Was tun, wenn die Blätter der Hanfpalme erfroren sind?
Das ist meist nur ein optischer Mangel. Die Blätter sind recht empfindlich. Sie sterben schon bei –10°C ab. Das heißt nicht, dass die gesamte Palme tot ist. Man lässt die Blätter erst einmal dran.  Im Frühjahr kann man dann anfangen mit abschneiden. Ich würde nicht alle gleichzeitig schneiden, sondern immer nur 2 pro Woche, bis man durch ist. Ist das Herz noch am Leben, treibt die Palme neue Wedel aus. Die müssen im nächsten Winter besser verpackt werden. Palmen die einmal stark gelitten haben, sind dann recht empfindlich und vertragen keine weiteren Schäden. Obwohl Hanfpalmen eine erstaunliche Regenerationsfähigkeit besitzen, sind sie nicht unkaputtbar. Sie benötigen einen guten Standort und Winterschutz. Ohne kommen sie nur in sehr milden Gegenden zurecht.

Was sind die größten Gefahren bei der Überwinterung der Hanfpalme?
Oft ist es gar nicht die Kälte, welche den Hanfpalmen so zu schaffen macht. Es ist das Gesamtpaket an Schäden, die auftreten können.
  • Pilzinfektionen - im Winter treten häufig Pilzinfektionen auf. Diese befallen die Mitte der Palme, also die Stelle, an der die neuen Blätter herauskommen. Oft entstehen sie, wenn die Hanfpalme eingepackt wird, ganz gleich, ob mit Folie, Jute oder dergleichen. Der schwärzliche Belag ist ein deutliches Zeichen. Die Bekämpfung mit Chemie schwächt die Palme ebenso wie Frost. Beides zusammen kann tödlich sein. Manchmal ist es besser, nicht einzupacken oder immer nur bei höheren Minustemperaturen, um Pilzbefall zu vermeiden. Sterben die Blätter durch den Frost ab, treibt die Palme im Frühjahr neue. Absterben durch Pilzbefall ist meist nicht reparabel.

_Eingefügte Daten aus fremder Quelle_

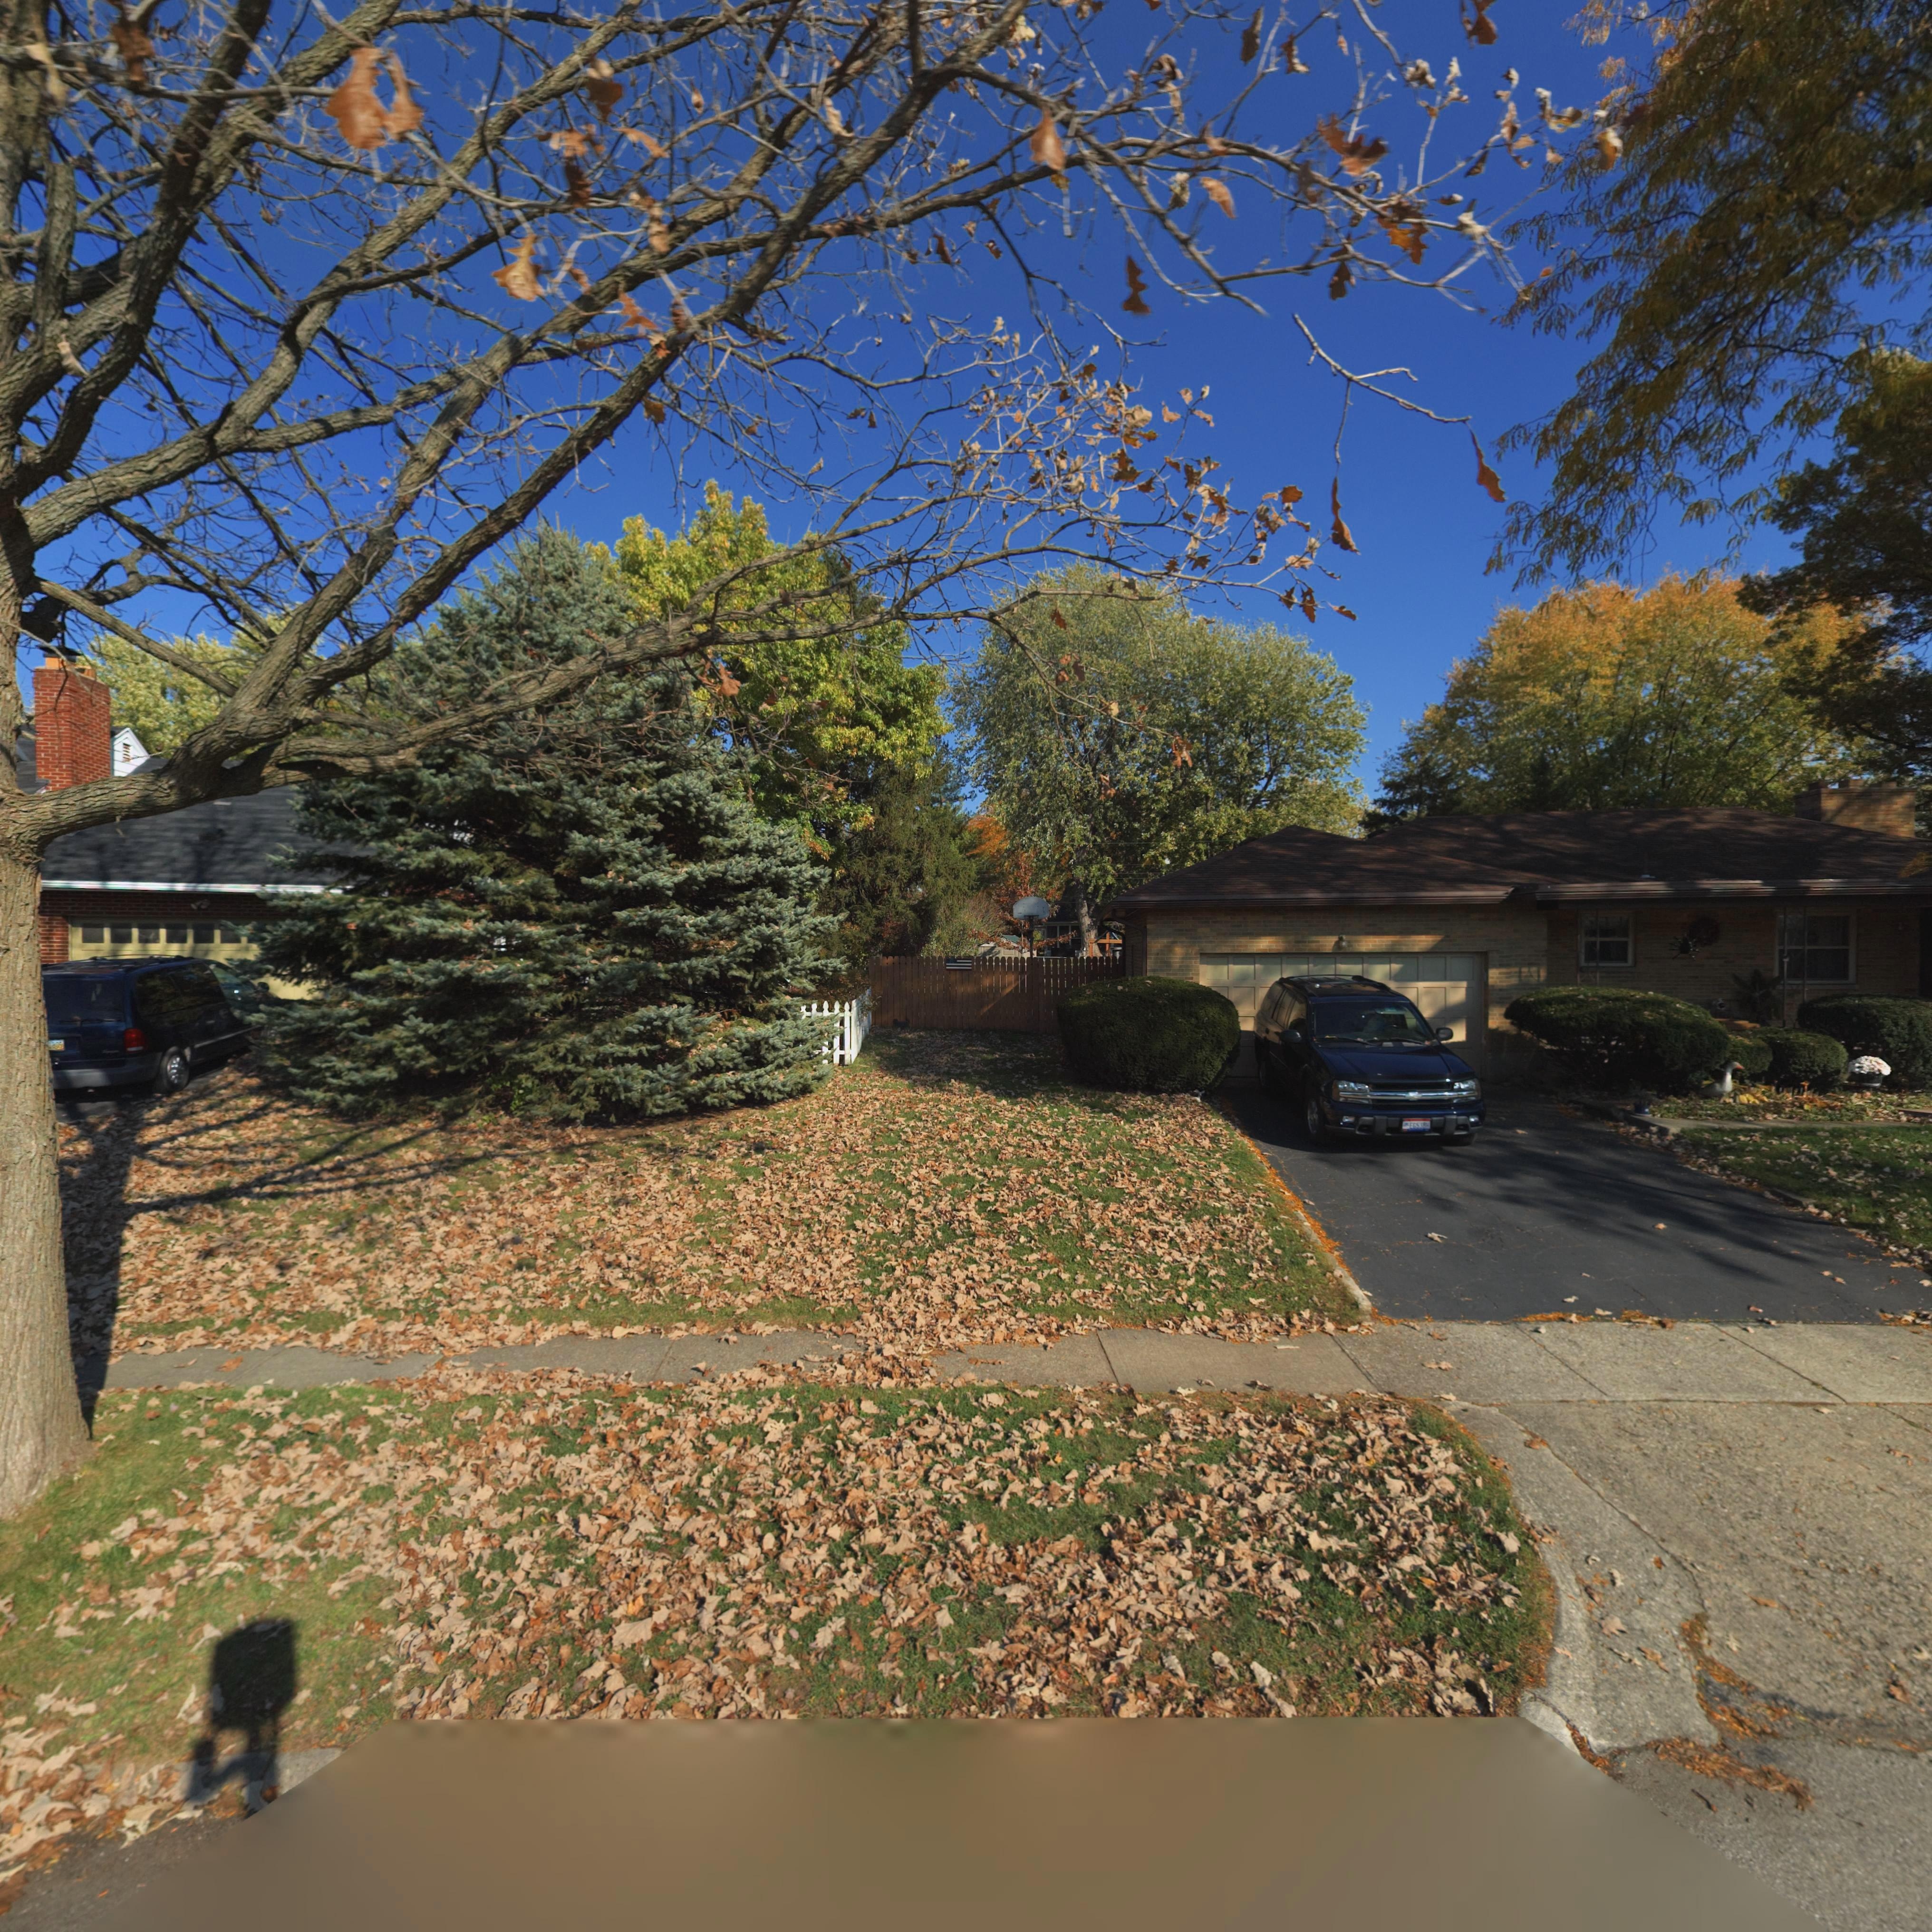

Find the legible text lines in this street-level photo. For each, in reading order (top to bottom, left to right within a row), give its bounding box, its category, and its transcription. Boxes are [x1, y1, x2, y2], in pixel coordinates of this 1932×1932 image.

[58, 1041, 63, 1048] None: 5
[1409, 1122, 1430, 1129] None: EG53BH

  • Trockenschäden – Palmen und auch andere immergrüne Gewächse werden häufig zu wenig oder gar nicht gegossen. Sie verdunsten aber auch im Winter Wasser und benötigen Nachschub. Gerade bei Frost ist das schwierig. Wenn dann noch die Sonne scheint, wird es gefährlich. Dann ist es sinnvoll, ein Vlies über die Palmenwedel zu wickeln, damit nicht so viel Wasser verdunstet wird. Sobald der Boden aufgetaut ist, sofort für Wassernachschub sorgen!

  In warmen Mittelmeerländern aufgezogene Hanfpalmen sind deutlich weniger winterhart, als in Deutschland gezogene Exemplare. Ich würde also beim Kauf erfragen, wo die Palme her stammt. Wer auspflanzen möchte, für den ist das wichtig. Kein Schutz hilft bei solch einer wärmeverwöhnten Palme. Sie kommen nicht klar mit Frost und Minustemperaturen, egal, was die Verkäufer behaupten. Wenn die Palme aber unter unseren Bedingungen groß geworden ist, dann klappt das schon.